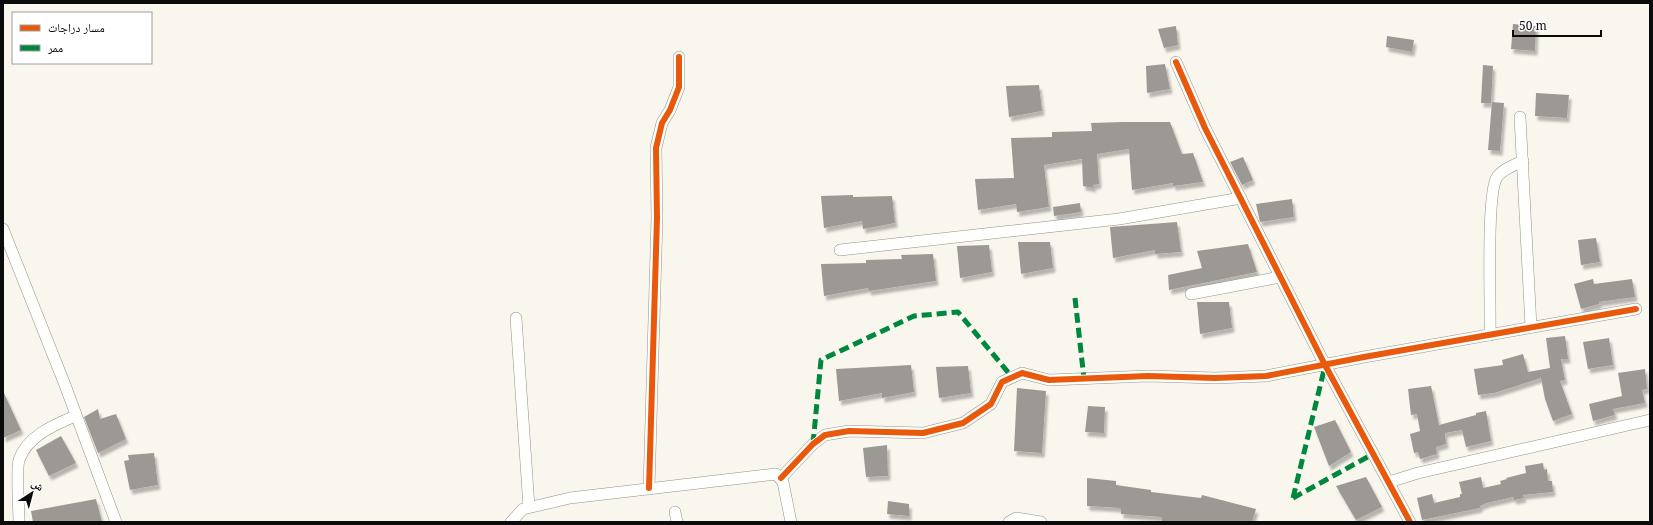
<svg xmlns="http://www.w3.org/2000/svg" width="1653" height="525" font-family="'Noto Serif','Noto Naskh Arabic',serif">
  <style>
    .building { fill: #9c9995; filter: url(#shadow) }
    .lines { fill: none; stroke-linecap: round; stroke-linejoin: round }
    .minor-casing { stroke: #92918d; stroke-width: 12 }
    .minor { stroke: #fefefc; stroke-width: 11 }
    .quiet { stroke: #00873e; stroke-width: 5; stroke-dasharray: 10 5; stroke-linecap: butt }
    .cycleway-casing { stroke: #fff; stroke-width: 8 }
    .cycleway { stroke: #e8590c; stroke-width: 6 }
  </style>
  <defs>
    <filter id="shadow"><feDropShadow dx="2.5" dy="4.5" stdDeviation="1" flood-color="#0004"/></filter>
  </defs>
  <rect width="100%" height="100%" fill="#f9f6ee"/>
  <g class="building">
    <polygon points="1513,24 1536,26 1535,51 1511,49"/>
    <polygon points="1176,26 1178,45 1164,48 1158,29"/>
    <polygon points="1387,36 1414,40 1412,52 1386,47"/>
    <polygon points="1165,64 1170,89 1147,93 1146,66"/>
    <polygon points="1483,65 1493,66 1491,103 1481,103"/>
    <polygon points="1039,85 1042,111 1009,117 1006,86"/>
    <polygon points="1536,93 1569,95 1567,118 1535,116"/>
    <polygon points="1492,102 1504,103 1500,151 1488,150"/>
    <polygon points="1123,122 1170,122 1182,154 1193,153 1203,182 1173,186 1173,183 1132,190 1129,149 1097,154 1099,184 1093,185 1094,188 1083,186 1082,159 1044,165 1049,207 1017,212 1016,204 978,210 975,179 1014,178 1011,138 1052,137 1052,132 1092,131 1091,123"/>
    <polygon points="1243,157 1253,180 1242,185 1230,162"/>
    <polygon points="853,195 853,197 892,196 895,223 863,229 862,221 824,228 821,196"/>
    <polygon points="1292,199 1294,217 1260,222 1256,204"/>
    <polygon points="1080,203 1081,212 1054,216 1053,207"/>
    <polygon points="1177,222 1181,252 1155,254 1155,250 1113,258 1110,227"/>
    <polygon points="1596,238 1600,262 1581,265 1578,240"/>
    <polygon points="1018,242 1050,242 1053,268 1021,274"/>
    <polygon points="1248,244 1257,272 1169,290 1168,275 1202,268 1197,251"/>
    <polygon points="989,245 992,272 960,278 957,246"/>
    <polygon points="933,254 936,281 869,291 868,288 824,296 821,264 866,263 866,260 902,259 901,255"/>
    <polygon points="1593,279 1594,284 1632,279 1635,297 1599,302 1599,304 1581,309 1574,284"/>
    <polygon points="1197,302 1229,302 1232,328 1200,334"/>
    <polygon points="1565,336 1568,359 1561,359 1565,380 1560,381 1572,414 1553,421 1545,399 1541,378 1494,393 1478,395 1474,369 1503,365 1502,360 1523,354 1528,372 1550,368 1546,338"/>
    <polygon points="1609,338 1613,365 1588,369 1583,342"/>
    <polygon points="911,365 914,392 882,398 882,393 839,401 836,369"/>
    <polygon points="968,366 971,393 939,398 936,367"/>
    <polygon points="1645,369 1647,389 1642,390 1645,403 1613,409 1615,415 1593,421 1589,404 1622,396 1618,373"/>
    <polygon points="1431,386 1439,425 1476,415 1476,413 1486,411 1491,441 1466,447 1462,430 1445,433 1446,444 1436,447 1437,454 1420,459 1418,452 1414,453 1410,434 1420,431 1417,414 1411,415 1408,389"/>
    <polygon points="1017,388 1046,391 1042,453 1014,451"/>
    <polygon points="3,391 21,430 3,438"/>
    <polygon points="1088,406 1105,407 1104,433 1085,432"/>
    <polygon points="98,409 100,419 116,414 126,439 98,453 84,417"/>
    <polygon points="1335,420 1351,452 1329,466 1314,427"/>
    <polygon points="61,436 76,463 49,476 36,450"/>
    <polygon points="887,445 888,476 866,477 863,448"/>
    <polygon points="154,453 158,485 130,490 124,461 129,460 128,455"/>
    <polygon points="1543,463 1544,470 1547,469 1548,481 1552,481 1553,492 1523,495 1524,498 1514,500 1513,497 1487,503 1480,506 1480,508 1422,520 1417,498 1432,494 1434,503 1460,497 1460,494 1462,494 1459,482 1481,477 1483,488 1501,484 1500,481 1507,479 1506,478 1526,473 1525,466"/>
    <polygon points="1366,477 1382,507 1356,520 1336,486"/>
    <polygon points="1087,478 1116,481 1116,485 1151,490 1151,492 1201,498 1202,495 1256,509 1252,522 1170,522 1162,521 1162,517 1121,514 1121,508 1087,506"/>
    <polygon points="96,499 102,522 33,522 31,511"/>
    <polygon points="888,501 909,504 909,516 887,514"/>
  </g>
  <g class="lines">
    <defs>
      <g id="minor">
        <polyline points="1176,62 1205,128 1325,365 1410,522"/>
        <polyline points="1520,117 1531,327"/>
        <polyline points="3,229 65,385 116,522"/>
        <polyline points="840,250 1119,219 1241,198"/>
        <polyline points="1191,294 1280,277"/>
        <polyline points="516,318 529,507"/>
        <path d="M1490,335C1491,308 1486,194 1497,177C1503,169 1514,165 1523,161"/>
        <polyline points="781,478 813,444 825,435 849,431 923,433 963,423 991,404 1002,382 1022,373 1049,380 1148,376 1215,378 1266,376 1364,357 1636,309"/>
        <polyline points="1389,482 1418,473 1650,420"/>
        <polyline points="649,488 657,218 656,148 662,123 670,110 679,87 679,57"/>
        <polyline points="675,512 677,522"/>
        <path d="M19,522C19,509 16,470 19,460C27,436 54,425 75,416"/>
        <polyline points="511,522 523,509 570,498 776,474 783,482 791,522"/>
        <polyline points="1009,522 1016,518 1041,522"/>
      </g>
    </defs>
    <use href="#minor" class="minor-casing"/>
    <use href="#minor" class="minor"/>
    <g class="quiet">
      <polyline points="1075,298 1084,379"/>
      <polyline points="813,444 821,360 914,316 958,312 1012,377"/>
      <polyline points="1293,498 1325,366"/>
      <polyline points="1293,498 1373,454"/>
    </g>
    <defs>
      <g id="cycleway">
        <polyline points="1176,62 1205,128 1325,365 1410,522"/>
        <polyline points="781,478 813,444 825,435 849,431 923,433 963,423 991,404 1002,382 1022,373 1049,380 1148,376 1215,378 1266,376 1364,357 1636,309"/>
        <polyline points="649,488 657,218 656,148 662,123 670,110 679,87 679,57"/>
      </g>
    </defs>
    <use href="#cycleway" class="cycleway-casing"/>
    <use href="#cycleway" class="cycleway"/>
  </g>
  <rect width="1653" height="525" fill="none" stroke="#0b0b0b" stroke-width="8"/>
  <rect x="12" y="12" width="140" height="52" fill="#ffffff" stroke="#9d9d9d"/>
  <rect x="20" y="25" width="20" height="6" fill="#e8590c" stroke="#9d9d9d"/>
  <text x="48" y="32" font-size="12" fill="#0b0b0b">مسار دراجات</text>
  <rect x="20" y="45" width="20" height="6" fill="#00873e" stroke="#9d9d9d"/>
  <text x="48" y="52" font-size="12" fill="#0b0b0b">ممر</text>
  <g transform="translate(32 493) rotate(36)" stroke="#ffffff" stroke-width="3" paint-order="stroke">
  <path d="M0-3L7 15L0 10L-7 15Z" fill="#0b0b0b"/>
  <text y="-6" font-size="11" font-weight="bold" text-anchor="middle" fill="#0b0b0b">ش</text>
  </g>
  <path d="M1513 30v6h88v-6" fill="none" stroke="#0b0b0b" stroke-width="2"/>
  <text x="1519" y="30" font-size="12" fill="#0b0b0b" stroke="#ffffff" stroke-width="3" paint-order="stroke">50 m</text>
</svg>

- - - - - - -

## Assignment
Print the material above once more, exactly, minus the pictures.

## Result for this exercise
<svg xmlns="http://www.w3.org/2000/svg" width="1653" height="525" font-family="'Noto Serif','Noto Naskh Arabic',serif">
  <style>
    .building { fill: #9c9995; filter: url(#shadow) }
    .lines { fill: none; stroke-linecap: round; stroke-linejoin: round }
    .minor-casing { stroke: #92918d; stroke-width: 12 }
    .minor { stroke: #fefefc; stroke-width: 11 }
    .quiet { stroke: #00873e; stroke-width: 5; stroke-dasharray: 10 5; stroke-linecap: butt }
    .cycleway-casing { stroke: #fff; stroke-width: 8 }
    .cycleway { stroke: #e8590c; stroke-width: 6 }
  </style>
  <defs>
    <filter id="shadow"><feDropShadow dx="2.5" dy="4.5" stdDeviation="1" flood-color="#0004"/></filter>
  </defs>
  <rect width="100%" height="100%" fill="#f9f6ee"/>
  <g class="building">
    <polygon points="1513,24 1536,26 1535,51 1511,49"/>
    <polygon points="1176,26 1178,45 1164,48 1158,29"/>
    <polygon points="1387,36 1414,40 1412,52 1386,47"/>
    <polygon points="1165,64 1170,89 1147,93 1146,66"/>
    <polygon points="1483,65 1493,66 1491,103 1481,103"/>
    <polygon points="1039,85 1042,111 1009,117 1006,86"/>
    <polygon points="1536,93 1569,95 1567,118 1535,116"/>
    <polygon points="1492,102 1504,103 1500,151 1488,150"/>
    <polygon points="1123,122 1170,122 1182,154 1193,153 1203,182 1173,186 1173,183 1132,190 1129,149 1097,154 1099,184 1093,185 1094,188 1083,186 1082,159 1044,165 1049,207 1017,212 1016,204 978,210 975,179 1014,178 1011,138 1052,137 1052,132 1092,131 1091,123"/>
    <polygon points="1243,157 1253,180 1242,185 1230,162"/>
    <polygon points="853,195 853,197 892,196 895,223 863,229 862,221 824,228 821,196"/>
    <polygon points="1292,199 1294,217 1260,222 1256,204"/>
    <polygon points="1080,203 1081,212 1054,216 1053,207"/>
    <polygon points="1177,222 1181,252 1155,254 1155,250 1113,258 1110,227"/>
    <polygon points="1596,238 1600,262 1581,265 1578,240"/>
    <polygon points="1018,242 1050,242 1053,268 1021,274"/>
    <polygon points="1248,244 1257,272 1169,290 1168,275 1202,268 1197,251"/>
    <polygon points="989,245 992,272 960,278 957,246"/>
    <polygon points="933,254 936,281 869,291 868,288 824,296 821,264 866,263 866,260 902,259 901,255"/>
    <polygon points="1593,279 1594,284 1632,279 1635,297 1599,302 1599,304 1581,309 1574,284"/>
    <polygon points="1197,302 1229,302 1232,328 1200,334"/>
    <polygon points="1565,336 1568,359 1561,359 1565,380 1560,381 1572,414 1553,421 1545,399 1541,378 1494,393 1478,395 1474,369 1503,365 1502,360 1523,354 1528,372 1550,368 1546,338"/>
    <polygon points="1609,338 1613,365 1588,369 1583,342"/>
    <polygon points="911,365 914,392 882,398 882,393 839,401 836,369"/>
    <polygon points="968,366 971,393 939,398 936,367"/>
    <polygon points="1645,369 1647,389 1642,390 1645,403 1613,409 1615,415 1593,421 1589,404 1622,396 1618,373"/>
    <polygon points="1431,386 1439,425 1476,415 1476,413 1486,411 1491,441 1466,447 1462,430 1445,433 1446,444 1436,447 1437,454 1420,459 1418,452 1414,453 1410,434 1420,431 1417,414 1411,415 1408,389"/>
    <polygon points="1017,388 1046,391 1042,453 1014,451"/>
    <polygon points="3,391 21,430 3,438"/>
    <polygon points="1088,406 1105,407 1104,433 1085,432"/>
    <polygon points="98,409 100,419 116,414 126,439 98,453 84,417"/>
    <polygon points="1335,420 1351,452 1329,466 1314,427"/>
    <polygon points="61,436 76,463 49,476 36,450"/>
    <polygon points="887,445 888,476 866,477 863,448"/>
    <polygon points="154,453 158,485 130,490 124,461 129,460 128,455"/>
    <polygon points="1543,463 1544,470 1547,469 1548,481 1552,481 1553,492 1523,495 1524,498 1514,500 1513,497 1487,503 1480,506 1480,508 1422,520 1417,498 1432,494 1434,503 1460,497 1460,494 1462,494 1459,482 1481,477 1483,488 1501,484 1500,481 1507,479 1506,478 1526,473 1525,466"/>
    <polygon points="1366,477 1382,507 1356,520 1336,486"/>
    <polygon points="1087,478 1116,481 1116,485 1151,490 1151,492 1201,498 1202,495 1256,509 1252,522 1170,522 1162,521 1162,517 1121,514 1121,508 1087,506"/>
    <polygon points="96,499 102,522 33,522 31,511"/>
    <polygon points="888,501 909,504 909,516 887,514"/>
  </g>
  <g class="lines">
    <defs>
      <g id="minor">
        <polyline points="1176,62 1205,128 1325,365 1410,522"/>
        <polyline points="1520,117 1531,327"/>
        <polyline points="3,229 65,385 116,522"/>
        <polyline points="840,250 1119,219 1241,198"/>
        <polyline points="1191,294 1280,277"/>
        <polyline points="516,318 529,507"/>
        <path d="M1490,335C1491,308 1486,194 1497,177C1503,169 1514,165 1523,161"/>
        <polyline points="781,478 813,444 825,435 849,431 923,433 963,423 991,404 1002,382 1022,373 1049,380 1148,376 1215,378 1266,376 1364,357 1636,309"/>
        <polyline points="1389,482 1418,473 1650,420"/>
        <polyline points="649,488 657,218 656,148 662,123 670,110 679,87 679,57"/>
        <polyline points="675,512 677,522"/>
        <path d="M19,522C19,509 16,470 19,460C27,436 54,425 75,416"/>
        <polyline points="511,522 523,509 570,498 776,474 783,482 791,522"/>
        <polyline points="1009,522 1016,518 1041,522"/>
      </g>
    </defs>
    <use href="#minor" class="minor-casing"/>
    <use href="#minor" class="minor"/>
    <g class="quiet">
      <polyline points="1075,298 1084,379"/>
      <polyline points="813,444 821,360 914,316 958,312 1012,377"/>
      <polyline points="1293,498 1325,366"/>
      <polyline points="1293,498 1373,454"/>
    </g>
    <defs>
      <g id="cycleway">
        <polyline points="1176,62 1205,128 1325,365 1410,522"/>
        <polyline points="781,478 813,444 825,435 849,431 923,433 963,423 991,404 1002,382 1022,373 1049,380 1148,376 1215,378 1266,376 1364,357 1636,309"/>
        <polyline points="649,488 657,218 656,148 662,123 670,110 679,87 679,57"/>
      </g>
    </defs>
    <use href="#cycleway" class="cycleway-casing"/>
    <use href="#cycleway" class="cycleway"/>
  </g>
  <rect width="1653" height="525" fill="none" stroke="#0b0b0b" stroke-width="8"/>
  <rect x="12" y="12" width="140" height="52" fill="#ffffff" stroke="#9d9d9d"/>
  <rect x="20" y="25" width="20" height="6" fill="#e8590c" stroke="#9d9d9d"/>
  <text x="48" y="32" font-size="12" fill="#0b0b0b">مسار دراجات</text>
  <rect x="20" y="45" width="20" height="6" fill="#00873e" stroke="#9d9d9d"/>
  <text x="48" y="52" font-size="12" fill="#0b0b0b">ممر</text>
  <g transform="translate(32 493) rotate(36)" stroke="#ffffff" stroke-width="3" paint-order="stroke">
  <path d="M0-3L7 15L0 10L-7 15Z" fill="#0b0b0b"/>
  <text y="-6" font-size="11" font-weight="bold" text-anchor="middle" fill="#0b0b0b">ش</text>
  </g>
  <path d="M1513 30v6h88v-6" fill="none" stroke="#0b0b0b" stroke-width="2"/>
  <text x="1519" y="30" font-size="12" fill="#0b0b0b" stroke="#ffffff" stroke-width="3" paint-order="stroke">50 m</text>
</svg>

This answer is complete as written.